O belga Fernand Edmond Jean Marie Knopff (1858-1921) e o alemão Max Klinger (1857-1920) eram legítimos representantes da escola simbolista, como atestam as obras a seguir, também em exibição no Belvedere.

Fernand Knopff - 'Águas calmas - o lago de Menil' (1894) - óleo s/ tela - foto: Simone Catto

Fernando Knopff - 'Meia-figura de ninfa (Vivien)' (1896)
gesso pintado em base de madeira dourada - altura: 99 cm
Foto: Simone Catto

Max Klinger - 'O julgamento de Paris' (1885-87) - óleo s/ tela com moldura de madeira e gesso - foto: Simone Catto

O vienense Hans Makart (1840-84), que fez grande sucesso à sua época, não era impressionista e nem simbolista: era um pintor de cenas históricas e mitológicas e criador de belas obras de arte decorativa, tendo influenciado o trabalho de Gustav Klimt e de vários outros artistas do art nouveau, notadamente nas representações de sensuais mulheres e ninfas da mitologia, tão celebradas na arte fin-de-siècle. Os painéis a seguir ocupam uma parede inteira de um salão do Palácio Belvedere.

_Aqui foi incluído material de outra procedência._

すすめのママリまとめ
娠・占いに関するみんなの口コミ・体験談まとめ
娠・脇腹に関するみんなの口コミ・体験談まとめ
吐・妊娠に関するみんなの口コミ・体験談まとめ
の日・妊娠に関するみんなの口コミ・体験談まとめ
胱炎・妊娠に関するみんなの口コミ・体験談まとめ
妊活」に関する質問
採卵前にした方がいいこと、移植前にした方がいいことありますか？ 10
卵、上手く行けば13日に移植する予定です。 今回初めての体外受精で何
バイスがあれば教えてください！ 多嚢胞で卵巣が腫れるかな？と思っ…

Hans Makart - 'Os cinco sentidos: visão, audição, tato, paladar, olfato' (1872-79) - óleo s/ tela - foto: Simone Catto

Foto: Simone Catto

O fato é que tanto o impressionismo quanto o simbolismo produzidos fora da França nos deixaram obras de grande beleza que merecem ser admiradas pessoalmente. Não deixe de visitar o Palácio Belvedere se você for a Viena!